When your dog is comfortable and happy in his crate, you can start locking the door while you are still in the room to keep him safe. Eventually, you’ll be able to lock the door and leave the room without having to worry about someone coming in.
How large should a dog crate be?
The crate’s size is an important factor that needs to be taken into account.
Bedding must fit in the crate, and it must be big enough for your dog to stand up and turn around comfortably.
Add 2-4 inches to the length of your dog’s nose to the base of their tail if you plan on measuring it.
That said, there is still room for improvement.
You should acquire an adult-sized kennel for your puppy and utilize a divider to make it bigger as they grow. This does not take up a lot of room.
Dog crates should be large enough for your dog to move about freely in his box.
The following may help you measure a dog crate for your dog:
- XS – 19″ –
- S – 24″ – 20-30 lbs.
- M – 30″ – 30-40 lbs.
- L – 36″ – 40-70 lbs.
- XL – 42″ – 70-90 lbs.
- 2XL – 48″ – 90 lbs.
Suitable dog crates for your canine
There are a number of options out there, and we have identified a few that we feel are well-built, sturdy, and suitable for most homes.
Can stunted growth be reversed in dogs?
Stunted growth cannot be reversed but its effects can be mitigated and your dog can still live a long and healthy life.
To be sure, crating when done the right way does not cause stunted growth.
There are several factors that can cause stunted growth, most commonly:
- The presence of worm infection
Getting your dog back on the right track depends on the breed of your dog and its diet and nutrition.
Nutrition will play a huge role in managing the stunted growth of your dog or puppy.
However, some factors like height and weight might be severely affected due to stunted growth, making it irreversible.
Other factors key to stunting prevention include regular health checks, proper sanitation of the dogs, and vaccination.
Is it cruel to crate a dog while at work?
Crating your pet while you’re at work is not suggested, but if you absolutely must, make sure it’s not for more than 8 hours at the most.

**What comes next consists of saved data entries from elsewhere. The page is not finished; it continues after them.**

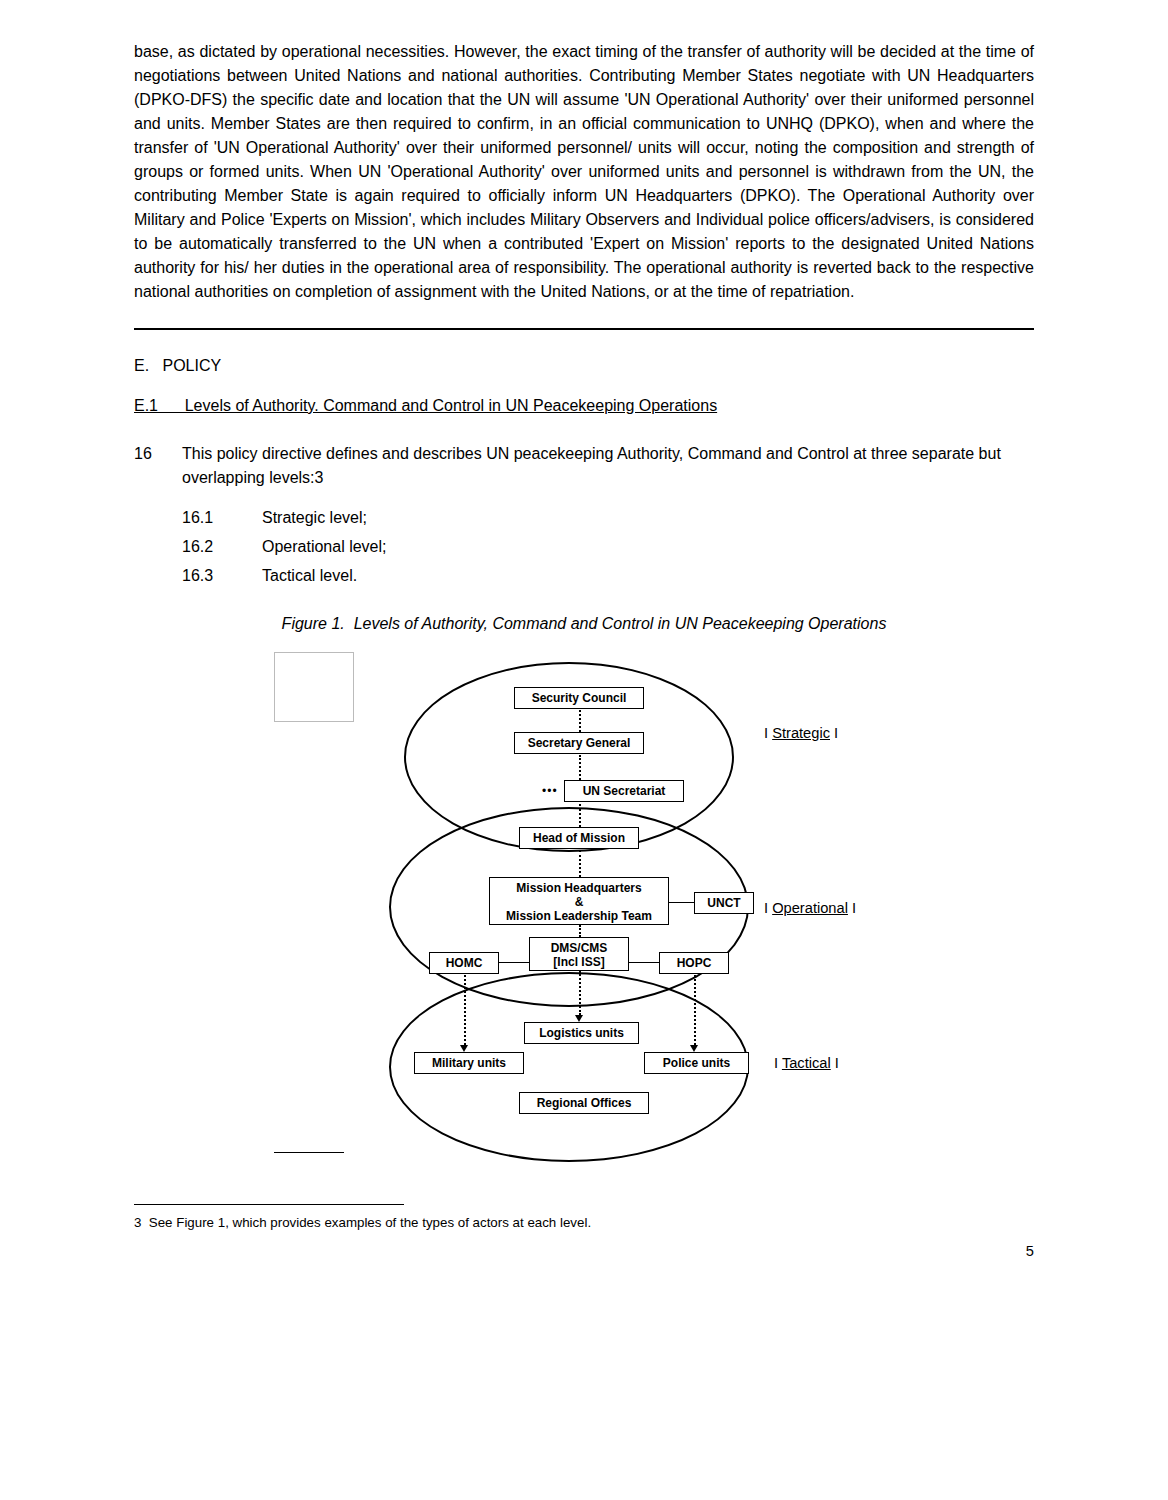base, as dictated by operational necessities. However, the exact timing of the transfer of authority will be decided at the time of negotiations between United Nations and national authorities. Contributing Member States negotiate with UN Headquarters (DPKO-DFS) the specific date and location that the UN will assume 'UN Operational Authority' over their uniformed personnel and units. Member States are then required to confirm, in an official communication to UNHQ (DPKO), when and where the transfer of 'UN Operational Authority' over their uniformed personnel/ units will occur, noting the composition and strength of groups or formed units. When UN 'Operational Authority' over uniformed units and personnel is withdrawn from the UN, the contributing Member State is again required to officially inform UN Headquarters (DPKO). The Operational Authority over Military and Police 'Experts on Mission', which includes Military Observers and Individual police officers/advisers, is considered to be automatically transferred to the UN when a contributed 'Expert on Mission' reports to the designated United Nations authority for his/ her duties in the operational area of responsibility. The operational authority is reverted back to the respective national authorities on completion of assignment with the United Nations, or at the time of repatriation.
E. POLICY
E.1 Levels of Authority. Command and Control in UN Peacekeeping Operations
16
This policy directive defines and describes UN peacekeeping Authority, Command and Control at three separate but overlapping levels:3
16.1 Strategic level;
16.2 Operational level;
16.3 Tactical level.
Figure 1. Levels of Authority, Command and Control in UN Peacekeeping Operations
Security Council
Secretary General
UN Secretariat
•••
Head of Mission
Mission Headquarters
&
Mission Leadership Team
UNCT
DMS/CMS
[Incl ISS]
HOMC
HOPC
Logistics units
Military units
Police units
Regional Offices
I Strategic I
I Operational I
I Tactical I
3 See Figure 1, which provides examples of the types of actors at each level.
5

If you can’t crate your puppy while you’re at work, dog-proof the room you’ll be keeping it in so it won’t be hurt.
Dog crating is a widely accepted practice in the United States, and most owners plan to do so for most of the day.
It is widely agreed by dog owners and veterinarians that crate training is an effective way to discipline dogs while also ensuring their well-being.
When your dog is not in its crate, you should introduce exercise and lots of attention to it to keep it stimulated.
If you still feel worried, you should arrange for someone to drop by your place to take your dog out for a short toilet break or a short walk.
When should you stop using a dog crate?
Around the age of two, you can stop putting your dog in his crate.
There is a greater chance of them getting into trouble before that period ends.
Most small dogs cannot behave themselves when left alone until they’ve fully matured.
Take note that larger dogs will take a longer time to reach maturity.
I recommend that you leave treats and chew toys in the crate to keep it occupied too.
In Conclusion: Can Crating a Dog Stunt Growth?
Dog crates are an excellent tool that you should have in your home.
It provides your dog with a safe and calm space to rest and relax, and prevents it from getting into trouble when you are away for short periods of time.